◆ **What to produce**:
Below are some entries. Repeat exactly the lines from the one with "legefachkraft Janneke. Ein" through the one with "Çemberli plastik bidonlar çevre", and only those.

◆ **Data listing**:
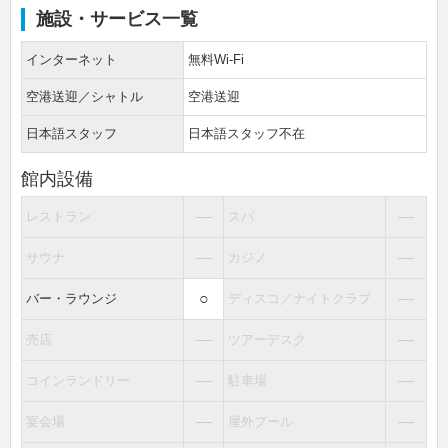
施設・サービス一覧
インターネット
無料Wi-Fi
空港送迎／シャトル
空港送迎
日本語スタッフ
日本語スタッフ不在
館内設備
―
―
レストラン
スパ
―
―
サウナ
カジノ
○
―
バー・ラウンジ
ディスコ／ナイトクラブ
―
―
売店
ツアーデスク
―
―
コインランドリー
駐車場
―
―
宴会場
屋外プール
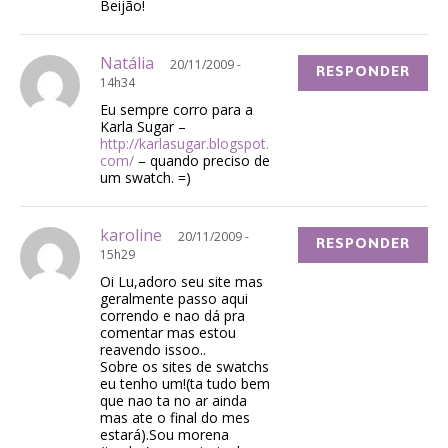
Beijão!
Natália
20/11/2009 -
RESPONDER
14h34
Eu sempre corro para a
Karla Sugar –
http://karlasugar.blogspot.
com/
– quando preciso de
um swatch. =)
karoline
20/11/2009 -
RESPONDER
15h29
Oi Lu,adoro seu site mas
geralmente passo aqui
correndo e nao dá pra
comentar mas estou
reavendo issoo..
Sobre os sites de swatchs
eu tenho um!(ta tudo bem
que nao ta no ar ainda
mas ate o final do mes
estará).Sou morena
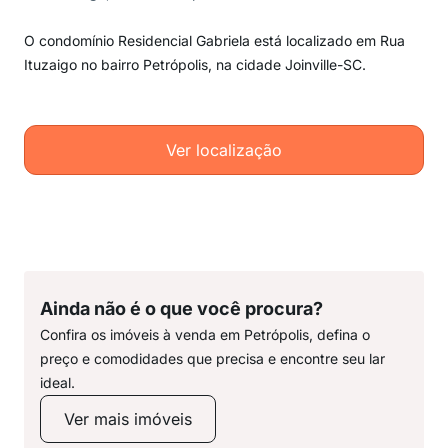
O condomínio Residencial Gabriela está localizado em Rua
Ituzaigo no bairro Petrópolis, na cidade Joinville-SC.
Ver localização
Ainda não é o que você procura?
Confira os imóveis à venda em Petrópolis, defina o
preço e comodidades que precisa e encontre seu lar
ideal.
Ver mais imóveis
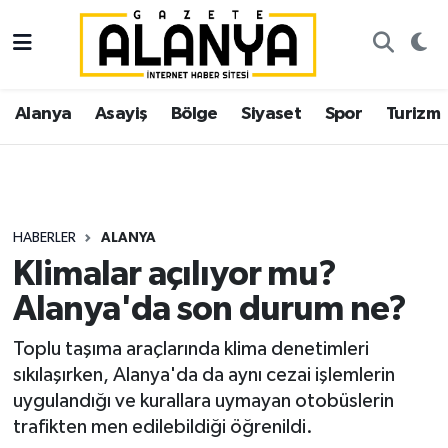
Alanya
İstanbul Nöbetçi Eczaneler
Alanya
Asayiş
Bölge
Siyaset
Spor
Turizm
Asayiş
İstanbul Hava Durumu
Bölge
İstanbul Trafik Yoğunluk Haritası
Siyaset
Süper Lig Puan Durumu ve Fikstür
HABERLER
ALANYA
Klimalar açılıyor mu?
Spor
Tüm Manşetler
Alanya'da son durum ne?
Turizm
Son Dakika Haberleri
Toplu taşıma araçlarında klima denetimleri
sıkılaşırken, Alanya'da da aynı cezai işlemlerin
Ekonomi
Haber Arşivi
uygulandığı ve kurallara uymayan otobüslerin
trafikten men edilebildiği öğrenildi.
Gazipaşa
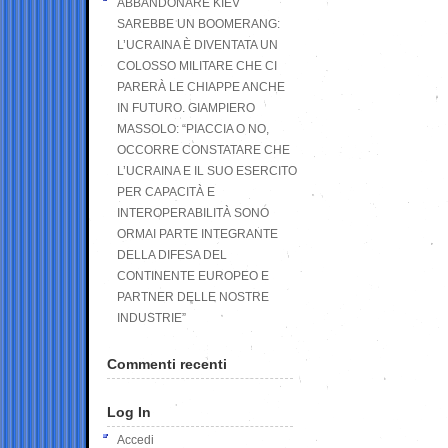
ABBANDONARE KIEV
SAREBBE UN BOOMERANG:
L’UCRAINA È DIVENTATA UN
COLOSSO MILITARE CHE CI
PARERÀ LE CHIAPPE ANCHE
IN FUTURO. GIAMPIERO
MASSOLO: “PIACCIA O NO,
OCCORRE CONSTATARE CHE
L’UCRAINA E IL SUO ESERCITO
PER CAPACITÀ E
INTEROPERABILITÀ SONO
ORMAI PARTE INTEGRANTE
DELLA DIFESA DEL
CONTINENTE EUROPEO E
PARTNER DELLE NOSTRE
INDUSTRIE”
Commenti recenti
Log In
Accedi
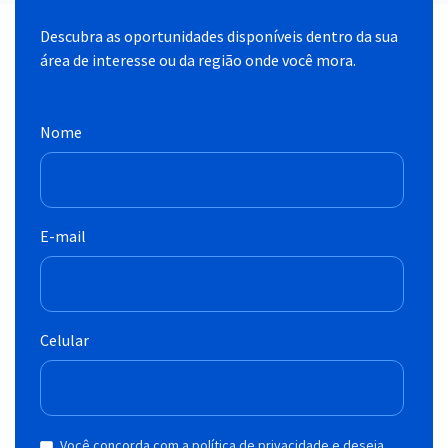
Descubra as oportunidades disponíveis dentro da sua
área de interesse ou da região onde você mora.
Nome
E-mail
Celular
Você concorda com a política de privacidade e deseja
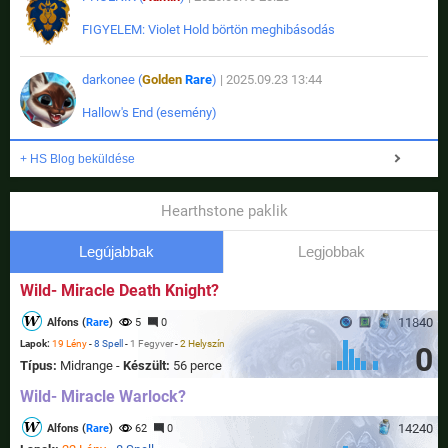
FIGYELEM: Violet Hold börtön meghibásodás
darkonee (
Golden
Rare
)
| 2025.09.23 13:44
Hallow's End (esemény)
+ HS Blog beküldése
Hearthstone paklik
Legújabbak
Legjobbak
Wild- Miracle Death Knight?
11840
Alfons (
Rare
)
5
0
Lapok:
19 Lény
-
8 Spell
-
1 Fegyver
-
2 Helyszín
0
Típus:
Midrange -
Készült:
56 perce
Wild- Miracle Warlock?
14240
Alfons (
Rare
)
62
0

...

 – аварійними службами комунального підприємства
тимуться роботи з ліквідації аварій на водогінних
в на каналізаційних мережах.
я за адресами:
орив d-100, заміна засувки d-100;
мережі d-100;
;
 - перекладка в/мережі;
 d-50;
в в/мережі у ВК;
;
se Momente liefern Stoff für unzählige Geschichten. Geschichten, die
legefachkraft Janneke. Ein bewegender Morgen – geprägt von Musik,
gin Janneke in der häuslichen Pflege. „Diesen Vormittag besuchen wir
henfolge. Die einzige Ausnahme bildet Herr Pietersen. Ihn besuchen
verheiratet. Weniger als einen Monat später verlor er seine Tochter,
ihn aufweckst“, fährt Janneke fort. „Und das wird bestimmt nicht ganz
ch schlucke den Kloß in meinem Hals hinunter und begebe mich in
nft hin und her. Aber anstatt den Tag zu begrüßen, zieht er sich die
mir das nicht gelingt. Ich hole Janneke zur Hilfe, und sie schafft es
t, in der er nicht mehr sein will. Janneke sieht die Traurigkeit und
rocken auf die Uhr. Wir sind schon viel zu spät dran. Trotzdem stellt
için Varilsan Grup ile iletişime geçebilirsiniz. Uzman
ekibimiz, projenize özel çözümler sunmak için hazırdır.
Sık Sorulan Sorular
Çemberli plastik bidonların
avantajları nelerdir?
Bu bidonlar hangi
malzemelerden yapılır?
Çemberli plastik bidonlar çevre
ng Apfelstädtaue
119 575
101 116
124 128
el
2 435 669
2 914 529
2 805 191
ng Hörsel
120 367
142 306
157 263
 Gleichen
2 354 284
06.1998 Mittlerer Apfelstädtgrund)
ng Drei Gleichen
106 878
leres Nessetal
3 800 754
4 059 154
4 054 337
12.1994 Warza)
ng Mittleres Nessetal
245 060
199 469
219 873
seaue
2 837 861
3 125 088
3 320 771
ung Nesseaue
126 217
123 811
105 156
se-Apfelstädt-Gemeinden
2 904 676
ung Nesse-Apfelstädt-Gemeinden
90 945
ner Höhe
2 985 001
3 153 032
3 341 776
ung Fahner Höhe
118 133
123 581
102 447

* * *

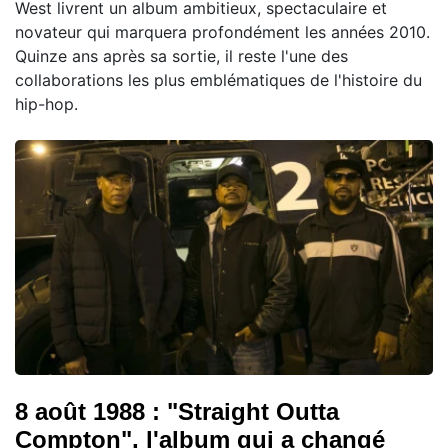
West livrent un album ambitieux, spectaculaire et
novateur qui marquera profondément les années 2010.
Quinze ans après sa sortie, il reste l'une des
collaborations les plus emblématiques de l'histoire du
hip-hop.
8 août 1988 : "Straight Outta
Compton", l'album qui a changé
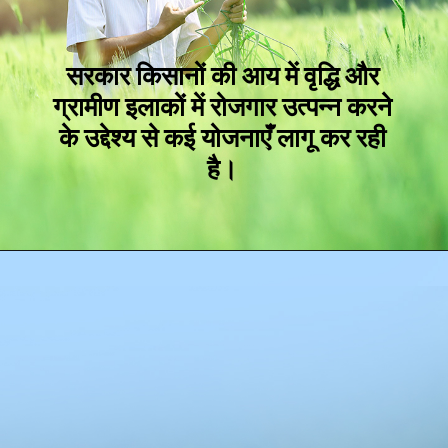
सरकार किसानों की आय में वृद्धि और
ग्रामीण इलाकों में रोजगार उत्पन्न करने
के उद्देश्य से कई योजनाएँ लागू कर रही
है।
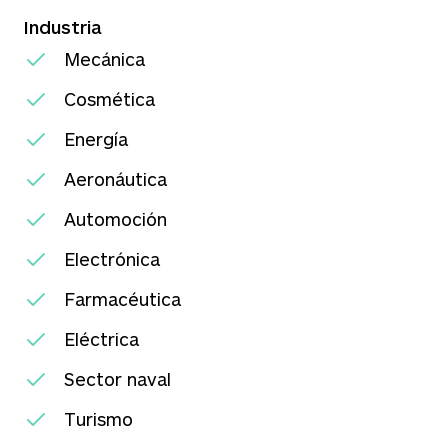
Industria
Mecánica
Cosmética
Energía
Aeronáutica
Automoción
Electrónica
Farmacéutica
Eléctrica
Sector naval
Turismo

◆ **Reply**:
legefachkraft Janneke. Ein bewegender Morgen – geprägt von Musik,
gin Janneke in der häuslichen Pflege. „Diesen Vormittag besuchen wir
henfolge. Die einzige Ausnahme bildet Herr Pietersen. Ihn besuchen
verheiratet. Weniger als einen Monat später verlor er seine Tochter,
ihn aufweckst“, fährt Janneke fort. „Und das wird bestimmt nicht ganz
ch schlucke den Kloß in meinem Hals hinunter und begebe mich in
nft hin und her. Aber anstatt den Tag zu begrüßen, zieht er sich die
mir das nicht gelingt. Ich hole Janneke zur Hilfe, und sie schafft es
t, in der er nicht mehr sein will. Janneke sieht die Traurigkeit und
rocken auf die Uhr. Wir sind schon viel zu spät dran. Trotzdem stellt
için Varilsan Grup ile iletişime geçebilirsiniz. Uzman
ekibimiz, projenize özel çözümler sunmak için hazırdır.
Sık Sorulan Sorular
Çemberli plastik bidonların
avantajları nelerdir?
Bu bidonlar hangi
malzemelerden yapılır?
Çemberli plastik bidonlar çevre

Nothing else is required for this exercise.